YOUR GOAL: In the entries below, find the line containing "Business Agenda" and the line containing "Chair Brim-Edwards adjourned". Copy those two lines and everything between them exactly, and only that.
##### INFORMATION GIVEN #####
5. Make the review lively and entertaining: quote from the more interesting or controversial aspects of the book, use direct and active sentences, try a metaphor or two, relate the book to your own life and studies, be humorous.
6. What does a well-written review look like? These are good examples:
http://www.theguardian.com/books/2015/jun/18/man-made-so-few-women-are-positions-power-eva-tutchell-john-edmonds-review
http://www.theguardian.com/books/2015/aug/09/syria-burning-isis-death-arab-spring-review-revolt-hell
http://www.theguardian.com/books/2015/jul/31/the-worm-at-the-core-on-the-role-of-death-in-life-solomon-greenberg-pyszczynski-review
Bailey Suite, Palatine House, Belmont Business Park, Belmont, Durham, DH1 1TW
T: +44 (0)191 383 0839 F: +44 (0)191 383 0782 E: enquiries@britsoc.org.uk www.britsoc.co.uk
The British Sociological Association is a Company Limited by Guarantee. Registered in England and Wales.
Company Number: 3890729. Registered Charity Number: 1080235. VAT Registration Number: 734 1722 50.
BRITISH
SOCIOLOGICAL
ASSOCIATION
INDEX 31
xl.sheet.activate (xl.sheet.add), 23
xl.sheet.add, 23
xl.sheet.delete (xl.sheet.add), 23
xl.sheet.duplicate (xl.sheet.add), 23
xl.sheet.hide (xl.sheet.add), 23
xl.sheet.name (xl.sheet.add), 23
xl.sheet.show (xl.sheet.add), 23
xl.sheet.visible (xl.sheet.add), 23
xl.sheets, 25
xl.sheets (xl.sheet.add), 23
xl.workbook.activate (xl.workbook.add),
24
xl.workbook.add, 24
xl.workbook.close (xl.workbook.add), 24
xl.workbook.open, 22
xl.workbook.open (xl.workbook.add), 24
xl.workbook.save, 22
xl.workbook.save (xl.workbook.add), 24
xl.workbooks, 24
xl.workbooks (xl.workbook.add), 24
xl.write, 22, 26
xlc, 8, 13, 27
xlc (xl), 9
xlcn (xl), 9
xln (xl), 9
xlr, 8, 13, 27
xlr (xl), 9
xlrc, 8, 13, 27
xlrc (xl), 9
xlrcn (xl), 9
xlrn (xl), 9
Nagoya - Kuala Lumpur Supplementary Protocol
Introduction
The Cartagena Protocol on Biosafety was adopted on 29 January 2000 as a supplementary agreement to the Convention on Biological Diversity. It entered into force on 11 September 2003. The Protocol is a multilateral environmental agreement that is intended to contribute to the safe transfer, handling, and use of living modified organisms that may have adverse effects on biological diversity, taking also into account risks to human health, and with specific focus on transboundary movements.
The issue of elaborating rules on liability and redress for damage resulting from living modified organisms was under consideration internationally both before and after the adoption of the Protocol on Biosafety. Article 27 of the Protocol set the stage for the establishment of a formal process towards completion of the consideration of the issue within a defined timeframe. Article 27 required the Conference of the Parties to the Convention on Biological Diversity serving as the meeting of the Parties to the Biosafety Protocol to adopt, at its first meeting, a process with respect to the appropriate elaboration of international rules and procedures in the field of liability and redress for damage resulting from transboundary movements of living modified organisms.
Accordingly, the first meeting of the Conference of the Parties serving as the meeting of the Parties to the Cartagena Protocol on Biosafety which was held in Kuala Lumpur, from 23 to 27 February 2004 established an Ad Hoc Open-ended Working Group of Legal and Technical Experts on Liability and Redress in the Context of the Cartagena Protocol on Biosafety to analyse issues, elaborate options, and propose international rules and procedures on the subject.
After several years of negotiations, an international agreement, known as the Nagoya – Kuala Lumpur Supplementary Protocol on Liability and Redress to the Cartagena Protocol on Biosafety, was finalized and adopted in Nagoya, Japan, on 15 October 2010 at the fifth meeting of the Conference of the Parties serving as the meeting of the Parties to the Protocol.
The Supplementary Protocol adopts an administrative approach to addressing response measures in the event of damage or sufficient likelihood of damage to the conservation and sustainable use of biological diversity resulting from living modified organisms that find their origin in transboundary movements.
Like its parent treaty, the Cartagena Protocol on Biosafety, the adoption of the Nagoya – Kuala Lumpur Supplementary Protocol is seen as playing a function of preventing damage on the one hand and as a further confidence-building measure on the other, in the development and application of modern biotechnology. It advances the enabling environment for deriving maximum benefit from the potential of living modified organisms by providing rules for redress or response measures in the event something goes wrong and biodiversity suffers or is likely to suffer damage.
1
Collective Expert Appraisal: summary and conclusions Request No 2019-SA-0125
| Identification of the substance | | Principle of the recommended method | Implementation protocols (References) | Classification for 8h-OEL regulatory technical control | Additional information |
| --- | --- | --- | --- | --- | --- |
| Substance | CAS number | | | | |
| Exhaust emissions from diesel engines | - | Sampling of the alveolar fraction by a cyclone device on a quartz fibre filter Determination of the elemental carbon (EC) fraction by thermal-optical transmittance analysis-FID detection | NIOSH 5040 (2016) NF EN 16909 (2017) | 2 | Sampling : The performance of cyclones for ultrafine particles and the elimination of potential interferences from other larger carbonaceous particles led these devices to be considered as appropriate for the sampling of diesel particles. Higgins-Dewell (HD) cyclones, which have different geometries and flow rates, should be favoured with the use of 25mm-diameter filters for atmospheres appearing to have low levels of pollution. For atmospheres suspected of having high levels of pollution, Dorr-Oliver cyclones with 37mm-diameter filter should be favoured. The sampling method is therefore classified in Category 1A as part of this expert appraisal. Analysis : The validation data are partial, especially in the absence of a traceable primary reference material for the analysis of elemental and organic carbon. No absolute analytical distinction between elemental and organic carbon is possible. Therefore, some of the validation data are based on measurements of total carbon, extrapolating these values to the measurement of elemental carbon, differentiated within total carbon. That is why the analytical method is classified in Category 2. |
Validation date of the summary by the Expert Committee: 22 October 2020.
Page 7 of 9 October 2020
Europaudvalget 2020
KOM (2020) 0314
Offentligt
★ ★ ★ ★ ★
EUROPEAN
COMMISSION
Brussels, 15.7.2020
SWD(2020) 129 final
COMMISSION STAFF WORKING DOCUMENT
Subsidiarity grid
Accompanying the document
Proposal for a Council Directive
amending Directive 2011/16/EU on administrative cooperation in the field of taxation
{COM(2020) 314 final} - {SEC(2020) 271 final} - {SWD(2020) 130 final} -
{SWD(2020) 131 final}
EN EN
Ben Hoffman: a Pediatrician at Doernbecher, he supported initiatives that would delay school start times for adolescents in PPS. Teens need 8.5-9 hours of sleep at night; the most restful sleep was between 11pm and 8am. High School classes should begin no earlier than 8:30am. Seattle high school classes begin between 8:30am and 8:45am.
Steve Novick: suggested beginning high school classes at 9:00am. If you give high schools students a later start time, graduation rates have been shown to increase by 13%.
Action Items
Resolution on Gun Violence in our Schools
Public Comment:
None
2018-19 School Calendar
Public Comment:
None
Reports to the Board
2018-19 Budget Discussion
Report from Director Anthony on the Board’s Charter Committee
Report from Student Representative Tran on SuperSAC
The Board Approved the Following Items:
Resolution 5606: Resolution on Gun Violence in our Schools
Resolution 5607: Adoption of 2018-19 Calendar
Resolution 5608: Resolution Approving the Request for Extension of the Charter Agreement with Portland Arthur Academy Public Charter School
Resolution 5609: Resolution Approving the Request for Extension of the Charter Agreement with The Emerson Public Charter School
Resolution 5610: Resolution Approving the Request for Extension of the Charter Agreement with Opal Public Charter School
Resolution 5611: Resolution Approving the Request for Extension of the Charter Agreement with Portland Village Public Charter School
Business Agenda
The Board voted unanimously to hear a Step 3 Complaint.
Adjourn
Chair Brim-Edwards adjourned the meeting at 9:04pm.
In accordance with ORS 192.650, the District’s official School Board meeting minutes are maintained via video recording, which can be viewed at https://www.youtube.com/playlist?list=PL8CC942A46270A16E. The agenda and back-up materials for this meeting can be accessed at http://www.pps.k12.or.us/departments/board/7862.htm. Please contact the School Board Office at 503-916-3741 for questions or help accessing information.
#####
ANSWER SPACE:
Business Agenda
The Board voted unanimously to hear a Step 3 Complaint.
Adjourn
Chair Brim-Edwards adjourned the meeting at 9:04pm.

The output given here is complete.